_Your objective_. In the excerpt about a design methodology for nonlinear systems, what type of controllers was the methodology applied to designing?

_Excerpt_.

###

NASA Technical Reports Server (NTRS)
Young, G.
1982-01-01
A design methodology capable of dealing with nonlinear systems, such as a controlled ecological life support system (CELSS), containing parameter uncertainty is discussed. The methodology was applied to the design of discrete time nonlinear controllers. The nonlinear controllers can be used to control either linear or nonlinear systems. Several controller strategies are presented to illustrate the design procedure.

###

_Listed records_.

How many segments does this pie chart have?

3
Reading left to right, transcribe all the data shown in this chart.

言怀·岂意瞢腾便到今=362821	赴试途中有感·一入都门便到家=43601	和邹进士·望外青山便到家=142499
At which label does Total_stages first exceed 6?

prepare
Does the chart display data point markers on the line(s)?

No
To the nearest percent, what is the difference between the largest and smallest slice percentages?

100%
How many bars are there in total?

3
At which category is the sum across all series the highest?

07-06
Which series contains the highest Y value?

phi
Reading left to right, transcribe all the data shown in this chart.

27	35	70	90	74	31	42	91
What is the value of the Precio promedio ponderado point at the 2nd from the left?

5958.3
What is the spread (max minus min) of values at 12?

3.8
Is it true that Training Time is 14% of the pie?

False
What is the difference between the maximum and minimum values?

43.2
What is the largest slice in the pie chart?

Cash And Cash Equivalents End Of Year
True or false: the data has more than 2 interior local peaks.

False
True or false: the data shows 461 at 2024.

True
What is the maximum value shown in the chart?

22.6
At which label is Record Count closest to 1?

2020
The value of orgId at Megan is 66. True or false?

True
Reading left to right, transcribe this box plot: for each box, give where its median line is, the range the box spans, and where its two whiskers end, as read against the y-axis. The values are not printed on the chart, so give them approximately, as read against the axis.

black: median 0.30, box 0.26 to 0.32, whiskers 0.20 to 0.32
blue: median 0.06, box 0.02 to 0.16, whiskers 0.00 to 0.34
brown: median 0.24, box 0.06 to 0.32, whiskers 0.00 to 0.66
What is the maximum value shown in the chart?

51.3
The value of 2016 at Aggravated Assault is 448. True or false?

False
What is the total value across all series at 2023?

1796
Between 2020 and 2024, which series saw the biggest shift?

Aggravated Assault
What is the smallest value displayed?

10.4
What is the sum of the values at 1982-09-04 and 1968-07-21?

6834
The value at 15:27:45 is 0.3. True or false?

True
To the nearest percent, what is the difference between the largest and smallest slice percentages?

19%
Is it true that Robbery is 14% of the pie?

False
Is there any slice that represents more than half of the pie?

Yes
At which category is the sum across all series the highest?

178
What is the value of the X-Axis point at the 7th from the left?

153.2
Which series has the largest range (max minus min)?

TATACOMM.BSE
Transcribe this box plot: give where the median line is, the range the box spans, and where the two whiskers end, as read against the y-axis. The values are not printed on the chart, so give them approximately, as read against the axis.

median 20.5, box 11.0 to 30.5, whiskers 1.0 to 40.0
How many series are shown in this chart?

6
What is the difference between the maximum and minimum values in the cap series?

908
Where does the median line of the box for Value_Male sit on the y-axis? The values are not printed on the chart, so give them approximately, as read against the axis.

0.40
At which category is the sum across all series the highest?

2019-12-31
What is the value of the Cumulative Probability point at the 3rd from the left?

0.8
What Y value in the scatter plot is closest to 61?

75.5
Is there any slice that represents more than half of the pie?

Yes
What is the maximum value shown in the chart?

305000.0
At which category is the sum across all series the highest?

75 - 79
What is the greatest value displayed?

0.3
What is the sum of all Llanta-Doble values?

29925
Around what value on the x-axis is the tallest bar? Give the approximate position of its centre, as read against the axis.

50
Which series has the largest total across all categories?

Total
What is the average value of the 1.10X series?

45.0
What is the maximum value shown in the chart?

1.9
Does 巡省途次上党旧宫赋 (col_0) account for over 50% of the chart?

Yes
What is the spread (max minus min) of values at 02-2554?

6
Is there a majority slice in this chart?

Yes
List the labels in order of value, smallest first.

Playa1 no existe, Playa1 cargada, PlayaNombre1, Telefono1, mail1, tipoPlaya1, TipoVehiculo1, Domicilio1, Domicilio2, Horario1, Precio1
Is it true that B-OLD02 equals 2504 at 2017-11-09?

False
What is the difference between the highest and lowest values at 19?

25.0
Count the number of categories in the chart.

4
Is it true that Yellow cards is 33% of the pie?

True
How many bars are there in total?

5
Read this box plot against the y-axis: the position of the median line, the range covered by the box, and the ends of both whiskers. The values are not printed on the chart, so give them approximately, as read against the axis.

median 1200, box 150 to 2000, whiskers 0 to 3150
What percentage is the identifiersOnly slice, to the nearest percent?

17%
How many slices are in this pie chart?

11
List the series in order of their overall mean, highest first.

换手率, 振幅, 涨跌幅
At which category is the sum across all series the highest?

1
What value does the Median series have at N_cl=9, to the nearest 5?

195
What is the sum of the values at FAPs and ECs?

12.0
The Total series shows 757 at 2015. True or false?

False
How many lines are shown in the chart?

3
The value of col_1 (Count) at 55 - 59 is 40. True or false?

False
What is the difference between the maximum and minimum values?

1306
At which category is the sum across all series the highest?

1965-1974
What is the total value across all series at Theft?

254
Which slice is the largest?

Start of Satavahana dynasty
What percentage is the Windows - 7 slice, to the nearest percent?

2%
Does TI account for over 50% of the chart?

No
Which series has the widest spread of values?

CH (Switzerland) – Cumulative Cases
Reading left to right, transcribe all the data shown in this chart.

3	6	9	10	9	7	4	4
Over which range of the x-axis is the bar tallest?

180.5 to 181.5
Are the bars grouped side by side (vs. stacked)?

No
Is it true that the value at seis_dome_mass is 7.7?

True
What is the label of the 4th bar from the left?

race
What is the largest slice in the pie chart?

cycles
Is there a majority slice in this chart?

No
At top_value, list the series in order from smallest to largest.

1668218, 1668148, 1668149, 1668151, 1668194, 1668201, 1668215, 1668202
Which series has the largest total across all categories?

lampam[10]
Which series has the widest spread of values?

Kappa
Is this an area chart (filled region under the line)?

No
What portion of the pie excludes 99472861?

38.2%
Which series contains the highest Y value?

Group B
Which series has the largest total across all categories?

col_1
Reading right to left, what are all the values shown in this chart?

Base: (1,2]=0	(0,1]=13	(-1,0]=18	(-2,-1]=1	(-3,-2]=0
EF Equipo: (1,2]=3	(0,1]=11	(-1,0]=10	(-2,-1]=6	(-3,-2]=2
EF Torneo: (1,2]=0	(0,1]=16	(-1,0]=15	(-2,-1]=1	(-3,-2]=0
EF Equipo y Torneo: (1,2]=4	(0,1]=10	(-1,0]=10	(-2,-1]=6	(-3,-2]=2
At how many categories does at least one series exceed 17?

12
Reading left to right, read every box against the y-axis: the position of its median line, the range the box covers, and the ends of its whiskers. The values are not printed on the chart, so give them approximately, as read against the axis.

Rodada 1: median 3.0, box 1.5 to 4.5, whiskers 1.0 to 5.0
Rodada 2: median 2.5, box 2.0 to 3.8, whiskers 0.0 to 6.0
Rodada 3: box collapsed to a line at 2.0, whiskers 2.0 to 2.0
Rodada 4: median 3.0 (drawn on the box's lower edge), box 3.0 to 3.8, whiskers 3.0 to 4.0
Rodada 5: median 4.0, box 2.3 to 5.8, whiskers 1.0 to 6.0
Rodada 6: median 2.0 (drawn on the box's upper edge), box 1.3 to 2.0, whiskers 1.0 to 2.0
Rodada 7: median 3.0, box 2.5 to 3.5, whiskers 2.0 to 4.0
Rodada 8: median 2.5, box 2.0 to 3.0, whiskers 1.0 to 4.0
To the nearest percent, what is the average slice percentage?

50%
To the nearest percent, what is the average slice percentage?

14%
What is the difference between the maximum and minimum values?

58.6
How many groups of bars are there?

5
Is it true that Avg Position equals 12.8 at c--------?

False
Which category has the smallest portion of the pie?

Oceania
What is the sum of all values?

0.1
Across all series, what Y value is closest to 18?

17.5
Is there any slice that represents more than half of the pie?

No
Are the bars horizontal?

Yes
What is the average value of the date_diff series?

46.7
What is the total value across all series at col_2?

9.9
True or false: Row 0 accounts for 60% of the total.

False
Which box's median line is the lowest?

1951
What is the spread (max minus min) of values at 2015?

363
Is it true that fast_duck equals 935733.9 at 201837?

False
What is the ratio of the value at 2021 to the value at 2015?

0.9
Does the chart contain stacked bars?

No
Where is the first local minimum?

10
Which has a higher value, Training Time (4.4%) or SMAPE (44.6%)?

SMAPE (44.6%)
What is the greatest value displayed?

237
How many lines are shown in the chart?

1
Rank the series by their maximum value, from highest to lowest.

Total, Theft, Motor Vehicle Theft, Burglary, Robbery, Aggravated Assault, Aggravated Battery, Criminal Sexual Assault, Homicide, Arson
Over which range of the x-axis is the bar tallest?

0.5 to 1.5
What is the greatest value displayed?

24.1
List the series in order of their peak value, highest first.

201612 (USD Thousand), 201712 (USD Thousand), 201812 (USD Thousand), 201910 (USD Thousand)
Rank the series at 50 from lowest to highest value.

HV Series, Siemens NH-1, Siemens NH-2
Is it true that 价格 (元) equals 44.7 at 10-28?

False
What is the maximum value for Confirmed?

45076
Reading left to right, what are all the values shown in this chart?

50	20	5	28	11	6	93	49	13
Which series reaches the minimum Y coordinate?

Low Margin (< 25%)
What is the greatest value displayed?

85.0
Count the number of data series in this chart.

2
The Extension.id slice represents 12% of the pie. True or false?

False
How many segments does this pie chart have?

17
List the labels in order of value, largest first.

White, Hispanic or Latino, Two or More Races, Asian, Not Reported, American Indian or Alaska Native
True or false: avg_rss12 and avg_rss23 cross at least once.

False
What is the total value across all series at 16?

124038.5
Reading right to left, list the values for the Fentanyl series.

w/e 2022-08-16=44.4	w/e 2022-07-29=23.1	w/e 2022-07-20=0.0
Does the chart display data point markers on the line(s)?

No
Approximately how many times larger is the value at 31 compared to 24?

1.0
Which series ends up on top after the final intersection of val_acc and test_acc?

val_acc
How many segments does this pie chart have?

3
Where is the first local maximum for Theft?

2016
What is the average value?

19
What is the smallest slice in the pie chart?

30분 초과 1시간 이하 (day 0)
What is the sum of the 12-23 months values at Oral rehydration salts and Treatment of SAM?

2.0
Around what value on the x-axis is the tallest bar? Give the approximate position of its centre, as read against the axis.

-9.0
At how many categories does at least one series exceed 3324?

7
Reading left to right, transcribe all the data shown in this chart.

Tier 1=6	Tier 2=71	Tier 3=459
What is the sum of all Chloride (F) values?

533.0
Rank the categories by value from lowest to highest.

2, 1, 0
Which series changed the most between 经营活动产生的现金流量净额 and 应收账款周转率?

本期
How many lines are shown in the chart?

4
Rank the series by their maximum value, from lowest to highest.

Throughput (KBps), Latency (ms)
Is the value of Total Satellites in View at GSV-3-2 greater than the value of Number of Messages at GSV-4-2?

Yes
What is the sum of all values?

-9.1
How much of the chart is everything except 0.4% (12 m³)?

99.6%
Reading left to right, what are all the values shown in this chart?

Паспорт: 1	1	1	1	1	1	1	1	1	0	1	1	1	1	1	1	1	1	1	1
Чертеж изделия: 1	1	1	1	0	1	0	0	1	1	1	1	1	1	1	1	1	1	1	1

###

_Task answer_. Discrete time nonlinear controllers.